▸ **Consegna**
Individui nei dati ogni riga che contiene la stringa "sobn", distinguendo tra maiuscole e minuscole, e la trascriva per intero.

▸ **Materiale fornito**
↓↓↓
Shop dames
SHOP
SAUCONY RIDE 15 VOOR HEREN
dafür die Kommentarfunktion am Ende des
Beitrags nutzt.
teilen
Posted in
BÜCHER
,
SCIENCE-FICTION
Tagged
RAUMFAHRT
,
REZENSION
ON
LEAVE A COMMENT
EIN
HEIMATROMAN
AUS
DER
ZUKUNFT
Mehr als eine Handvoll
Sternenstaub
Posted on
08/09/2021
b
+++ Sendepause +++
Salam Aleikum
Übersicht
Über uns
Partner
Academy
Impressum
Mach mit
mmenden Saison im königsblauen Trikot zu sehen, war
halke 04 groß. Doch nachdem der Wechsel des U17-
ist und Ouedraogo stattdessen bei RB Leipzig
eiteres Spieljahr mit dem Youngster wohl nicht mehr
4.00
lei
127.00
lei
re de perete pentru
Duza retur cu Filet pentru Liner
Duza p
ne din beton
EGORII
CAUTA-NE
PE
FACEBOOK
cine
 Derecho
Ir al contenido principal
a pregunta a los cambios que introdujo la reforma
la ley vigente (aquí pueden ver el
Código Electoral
↑↑↑
↓↓↓
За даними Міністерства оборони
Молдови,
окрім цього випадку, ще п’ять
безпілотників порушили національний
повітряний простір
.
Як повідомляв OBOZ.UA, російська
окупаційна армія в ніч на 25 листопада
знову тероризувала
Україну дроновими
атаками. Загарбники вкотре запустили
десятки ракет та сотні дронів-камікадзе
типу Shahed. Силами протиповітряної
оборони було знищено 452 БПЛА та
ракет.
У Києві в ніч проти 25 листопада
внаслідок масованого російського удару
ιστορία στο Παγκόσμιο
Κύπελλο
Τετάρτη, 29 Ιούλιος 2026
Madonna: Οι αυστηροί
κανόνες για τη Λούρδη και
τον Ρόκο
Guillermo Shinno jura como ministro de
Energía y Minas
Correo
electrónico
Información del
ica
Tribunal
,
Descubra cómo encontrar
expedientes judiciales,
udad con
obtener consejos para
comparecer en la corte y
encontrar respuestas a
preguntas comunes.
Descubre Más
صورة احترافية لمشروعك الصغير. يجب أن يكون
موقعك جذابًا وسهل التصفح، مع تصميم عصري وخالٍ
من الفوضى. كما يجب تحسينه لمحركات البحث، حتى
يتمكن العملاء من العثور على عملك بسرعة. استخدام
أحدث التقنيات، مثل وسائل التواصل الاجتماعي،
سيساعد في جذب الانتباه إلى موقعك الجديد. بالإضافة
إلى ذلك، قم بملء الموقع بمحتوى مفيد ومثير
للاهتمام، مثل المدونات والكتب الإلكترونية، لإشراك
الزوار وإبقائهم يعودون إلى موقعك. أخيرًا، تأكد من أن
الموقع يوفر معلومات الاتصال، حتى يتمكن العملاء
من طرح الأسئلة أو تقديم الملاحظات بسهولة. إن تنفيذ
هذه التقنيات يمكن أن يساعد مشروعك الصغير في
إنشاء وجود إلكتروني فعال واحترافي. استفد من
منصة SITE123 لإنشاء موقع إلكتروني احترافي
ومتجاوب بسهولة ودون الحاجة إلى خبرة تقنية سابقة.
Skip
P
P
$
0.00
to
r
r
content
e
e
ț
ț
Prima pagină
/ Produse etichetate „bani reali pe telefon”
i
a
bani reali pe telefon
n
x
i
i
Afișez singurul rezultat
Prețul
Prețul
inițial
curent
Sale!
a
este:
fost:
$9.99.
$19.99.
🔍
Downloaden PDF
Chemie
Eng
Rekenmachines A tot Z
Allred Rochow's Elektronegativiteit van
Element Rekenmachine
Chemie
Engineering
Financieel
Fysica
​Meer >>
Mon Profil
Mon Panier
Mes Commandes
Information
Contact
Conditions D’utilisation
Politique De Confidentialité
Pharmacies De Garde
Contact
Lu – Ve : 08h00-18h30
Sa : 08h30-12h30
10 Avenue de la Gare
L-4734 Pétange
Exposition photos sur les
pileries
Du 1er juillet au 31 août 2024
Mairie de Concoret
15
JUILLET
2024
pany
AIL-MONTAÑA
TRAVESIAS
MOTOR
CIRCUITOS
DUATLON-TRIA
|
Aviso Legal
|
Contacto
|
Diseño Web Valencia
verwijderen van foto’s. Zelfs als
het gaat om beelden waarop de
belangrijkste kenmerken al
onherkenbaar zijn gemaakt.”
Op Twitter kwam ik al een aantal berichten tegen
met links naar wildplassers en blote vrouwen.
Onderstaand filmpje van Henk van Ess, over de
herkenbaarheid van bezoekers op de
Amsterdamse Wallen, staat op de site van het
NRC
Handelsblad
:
↑↑↑
↓↓↓
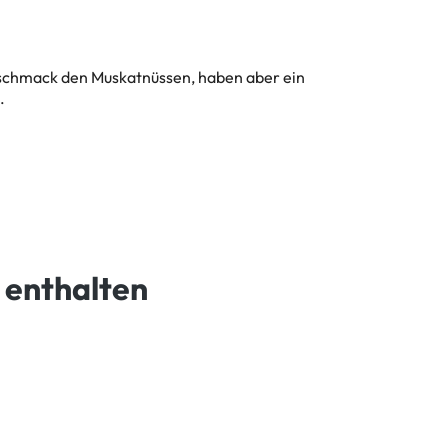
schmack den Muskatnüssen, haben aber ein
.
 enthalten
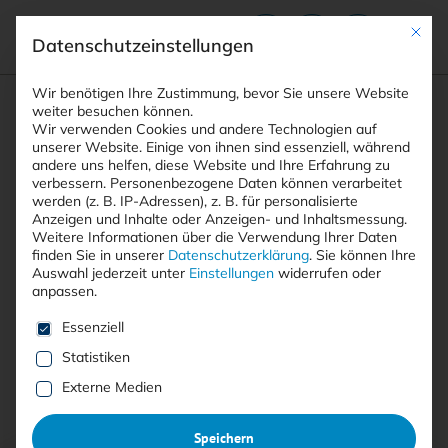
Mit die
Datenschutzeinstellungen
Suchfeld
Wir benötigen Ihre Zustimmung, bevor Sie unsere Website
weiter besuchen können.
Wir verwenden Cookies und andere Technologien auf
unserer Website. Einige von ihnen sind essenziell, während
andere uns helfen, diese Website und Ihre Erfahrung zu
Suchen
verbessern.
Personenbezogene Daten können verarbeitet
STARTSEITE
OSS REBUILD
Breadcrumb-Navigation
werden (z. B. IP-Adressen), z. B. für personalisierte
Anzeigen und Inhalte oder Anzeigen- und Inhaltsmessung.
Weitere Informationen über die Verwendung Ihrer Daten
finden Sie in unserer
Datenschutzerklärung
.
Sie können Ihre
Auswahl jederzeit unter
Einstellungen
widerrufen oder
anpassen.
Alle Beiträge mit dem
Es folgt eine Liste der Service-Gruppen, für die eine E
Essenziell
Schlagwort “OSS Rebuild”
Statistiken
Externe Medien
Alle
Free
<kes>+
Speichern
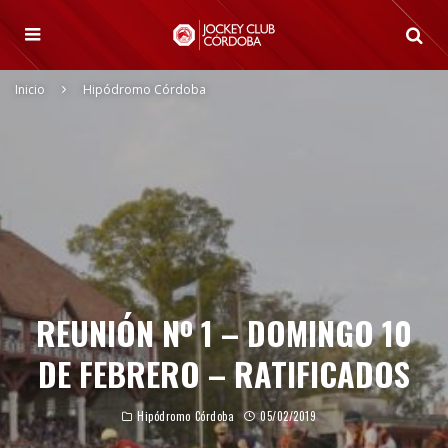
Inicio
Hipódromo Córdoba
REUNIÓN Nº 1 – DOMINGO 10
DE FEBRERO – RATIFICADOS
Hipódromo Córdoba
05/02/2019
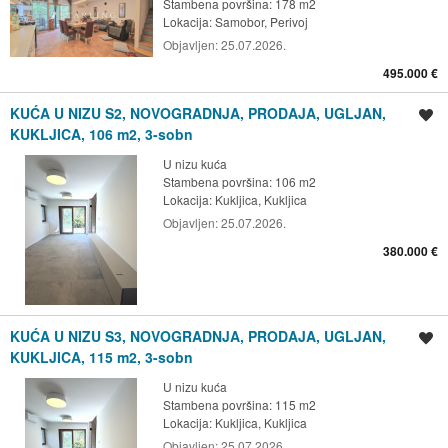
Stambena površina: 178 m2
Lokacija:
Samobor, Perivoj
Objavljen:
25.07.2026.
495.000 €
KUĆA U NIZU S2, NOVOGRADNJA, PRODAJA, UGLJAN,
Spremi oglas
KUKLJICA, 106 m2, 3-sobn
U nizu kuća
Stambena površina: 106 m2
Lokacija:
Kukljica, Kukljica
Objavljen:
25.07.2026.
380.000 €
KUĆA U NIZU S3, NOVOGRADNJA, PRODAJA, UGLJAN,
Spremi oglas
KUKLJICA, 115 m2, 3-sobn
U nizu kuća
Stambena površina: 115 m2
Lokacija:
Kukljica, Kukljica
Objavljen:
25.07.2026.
↑↑↑
▸ **Risultato**
KUKLJICA, 106 m2, 3-sobn
KUKLJICA, 115 m2, 3-sobn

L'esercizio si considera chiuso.